■ **WHAT IS NEEDED**: Every entry below has to appear again in your reply, word for word, but no picture may.

■ **EXERCISE MATERIAL**:
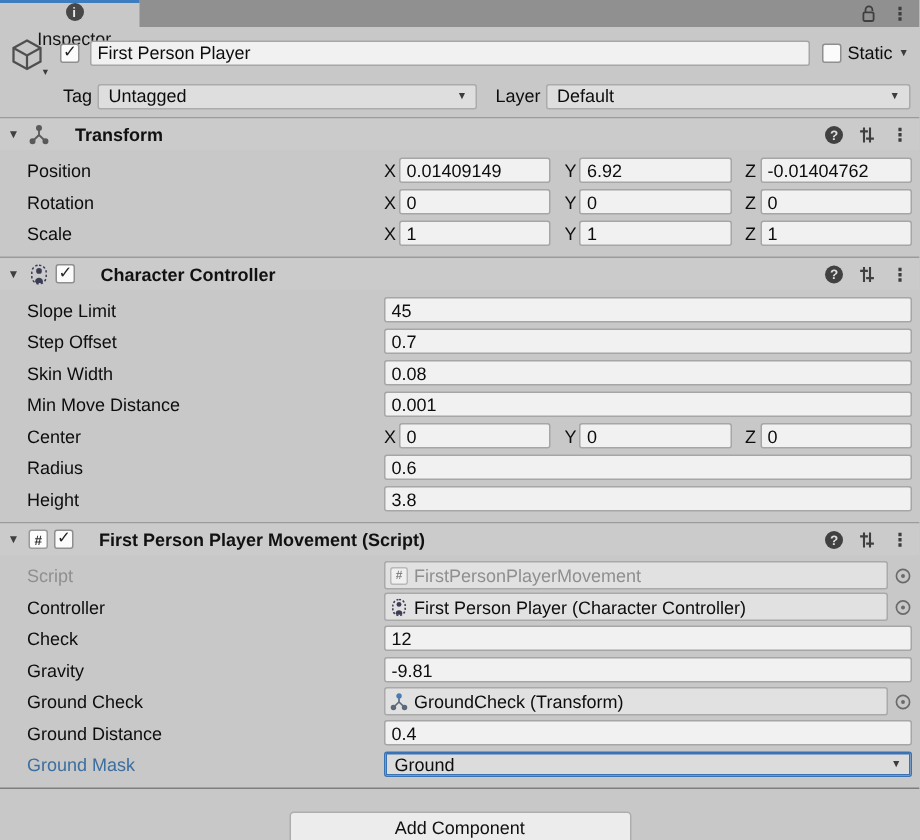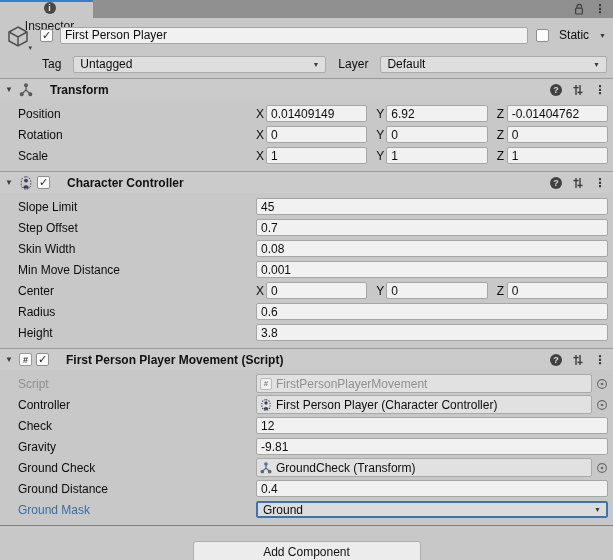"Static" .static-group { gap: 10px -> 4px }
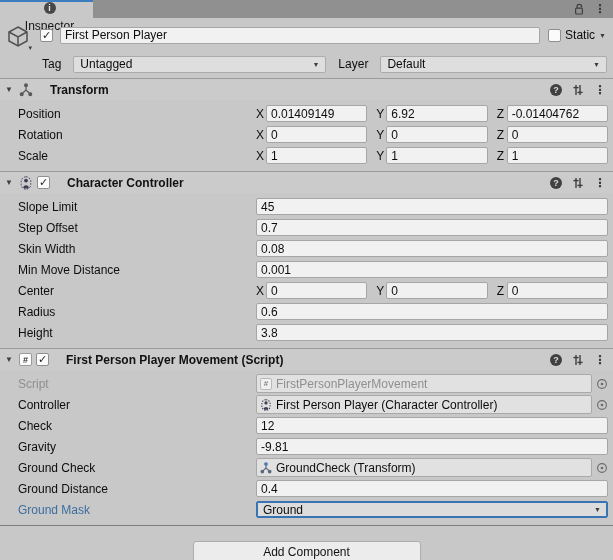"Tag" .mini-label { margin-right: 12px -> 4px }
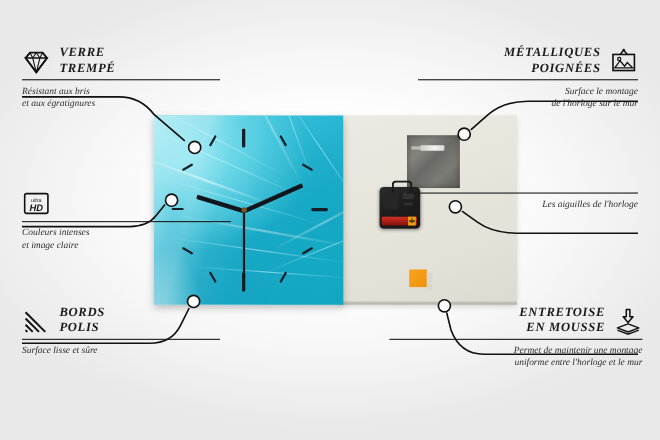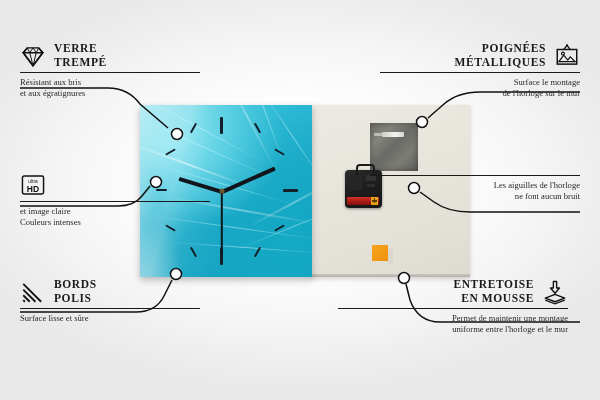"VERRE" #stage { font-style: none -> italic }
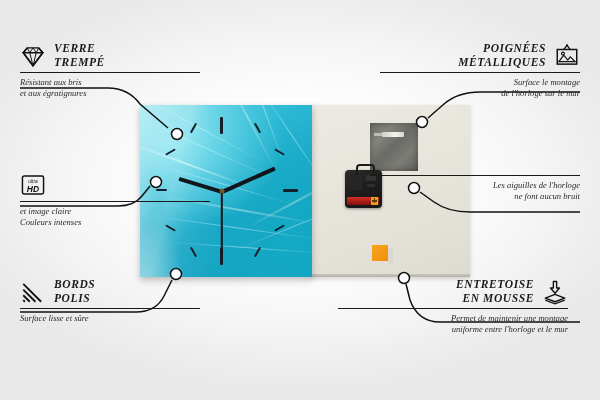"POIGNÉES" span.ttl { order: before "MÉTALLIQUES" -> after "MÉTALLIQUES" }
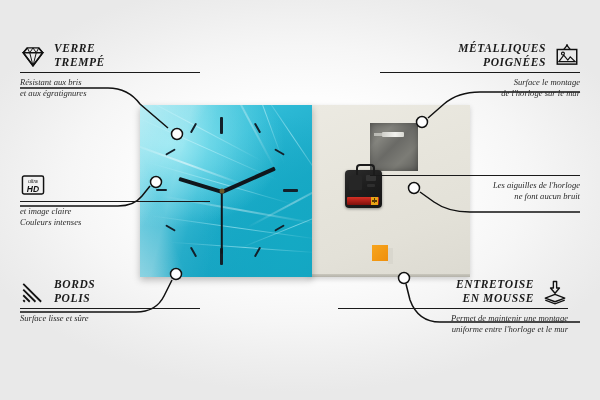"ne font aucun bruit" div.sub { html: <div>ne font aucun bruit</div> -> none }
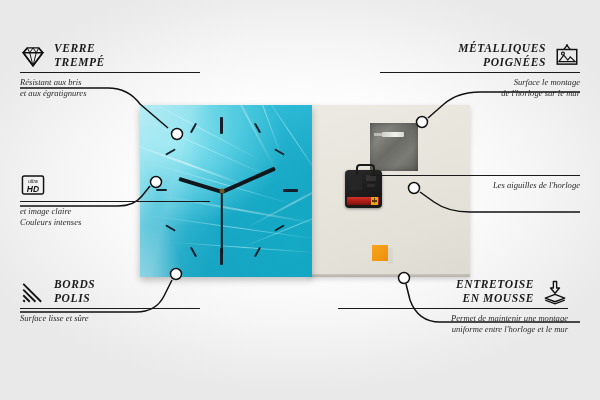"et image claire" div.sub { order: before "Couleurs intenses" -> after "Couleurs intenses" }
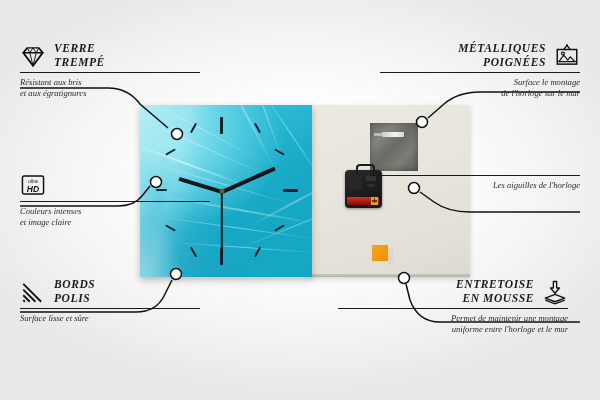"ENTRETOISE" div.callout { right: 32px -> 16px }
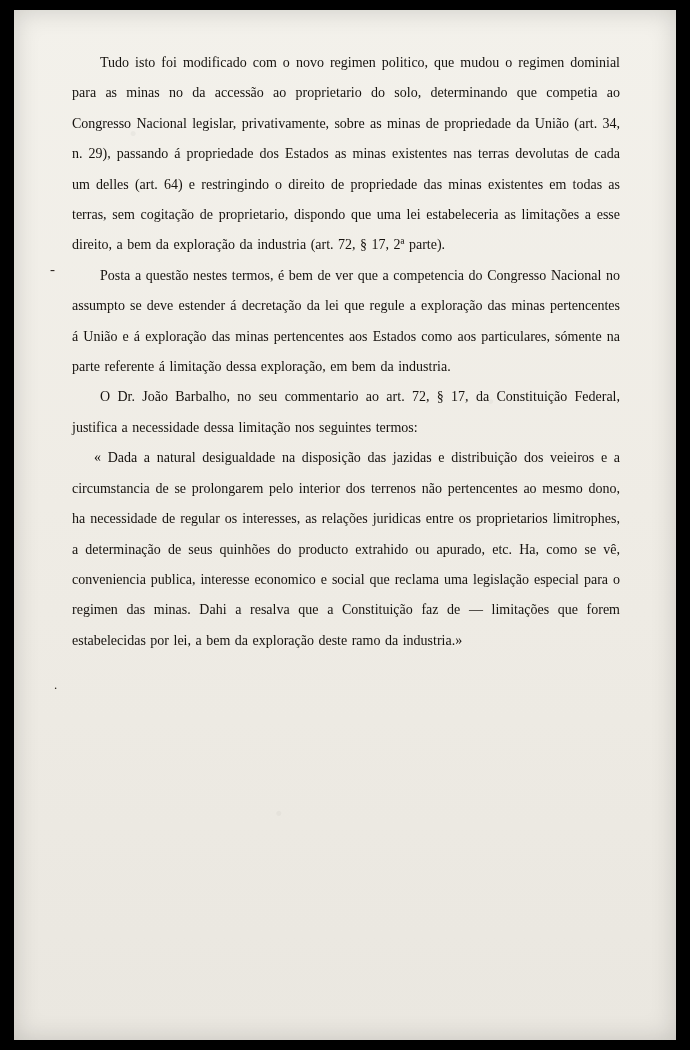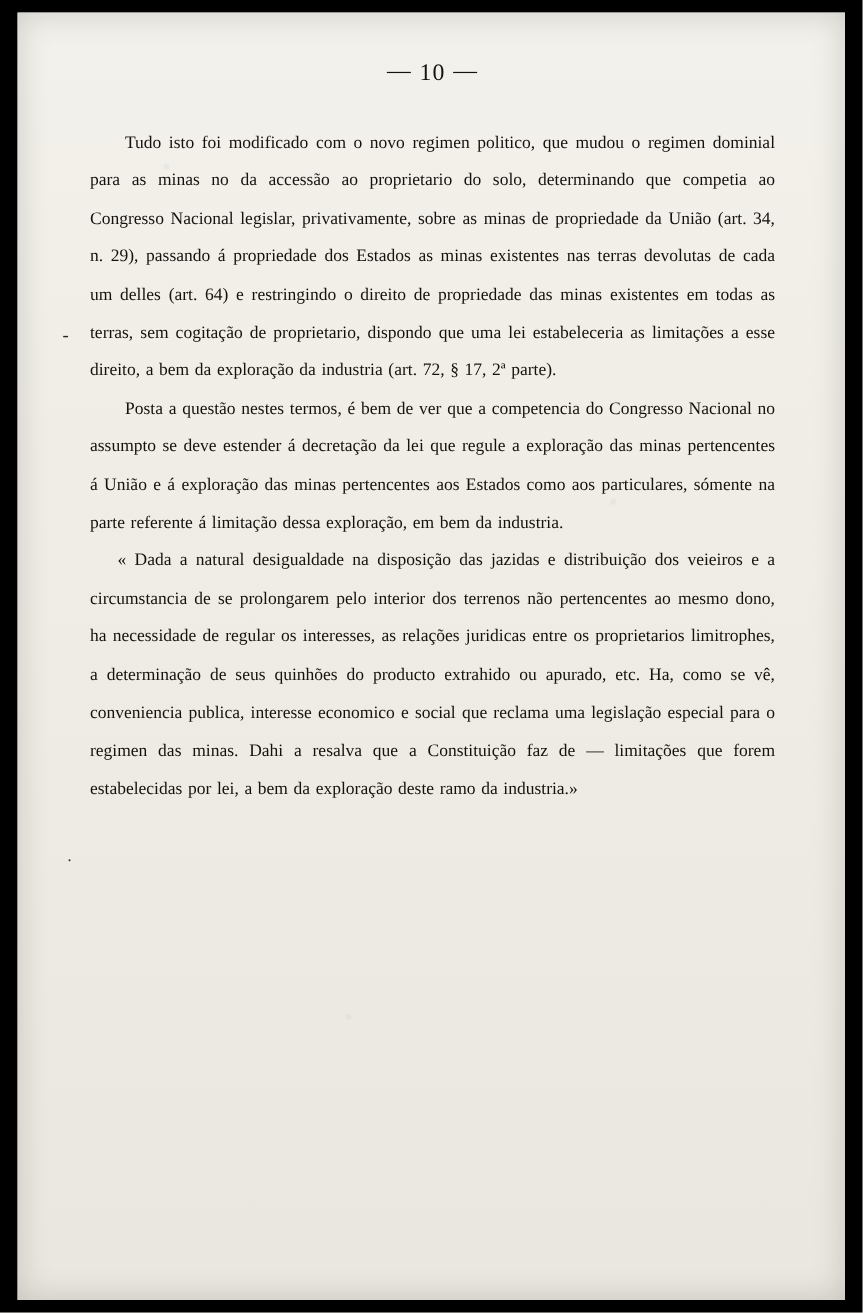"— 10 —" div.folio { html: <div> <span>—</span><span>10</span><span>—</span> </div> -> none }
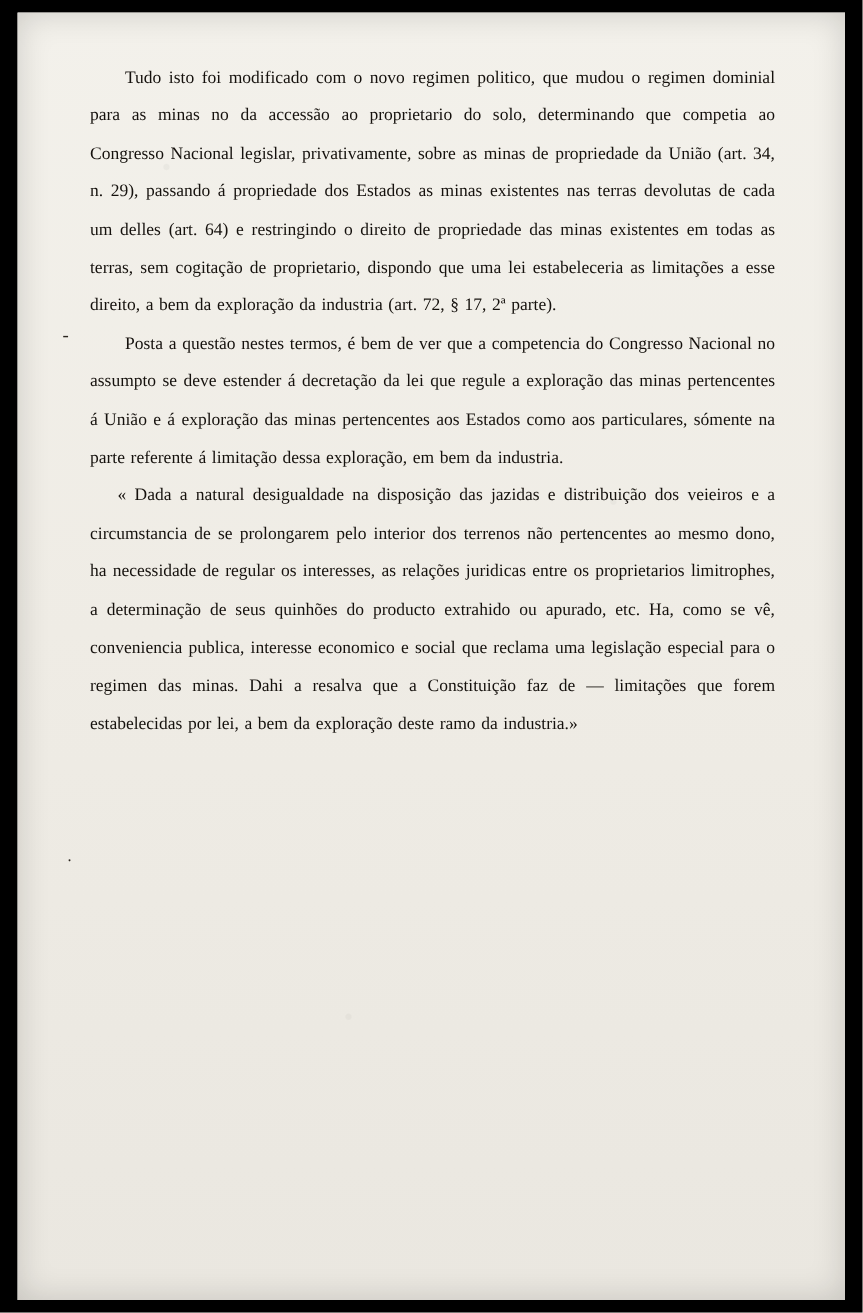"O Dr. João Barbalho, no" p.para { html: none -> <p>O Dr. João Barbalho, no seu commentario ao art. 72, § 17, da Constituição Federal, justifica a necessidade dessa limitação nos seguintes termos:</p> }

■ **TASK RESPONSE**:
"Static" .static-group { gap: 10px -> 4px }
"Tag" .mini-label { margin-right: 12px -> 4px }
"VERRE" #stage { font-style: none -> italic }
"POIGNÉES" span.ttl { order: before "MÉTALLIQUES" -> after "MÉTALLIQUES" }
"ne font aucun bruit" div.sub { html: <div>ne font aucun bruit</div> -> none }
"et image claire" div.sub { order: before "Couleurs intenses" -> after "Couleurs intenses" }
"ENTRETOISE" div.callout { right: 32px -> 16px }
"— 10 —" div.folio { html: <div> <span>—</span><span>10</span><span>—</span> </div> -> none }
"O Dr. João Barbalho, no" p.para { html: none -> <p>O Dr. João Barbalho, no seu commentario ao art. 72, § 17, da Constituição Federal, justifica a necessidade dessa limitação nos seguintes termos:</p> }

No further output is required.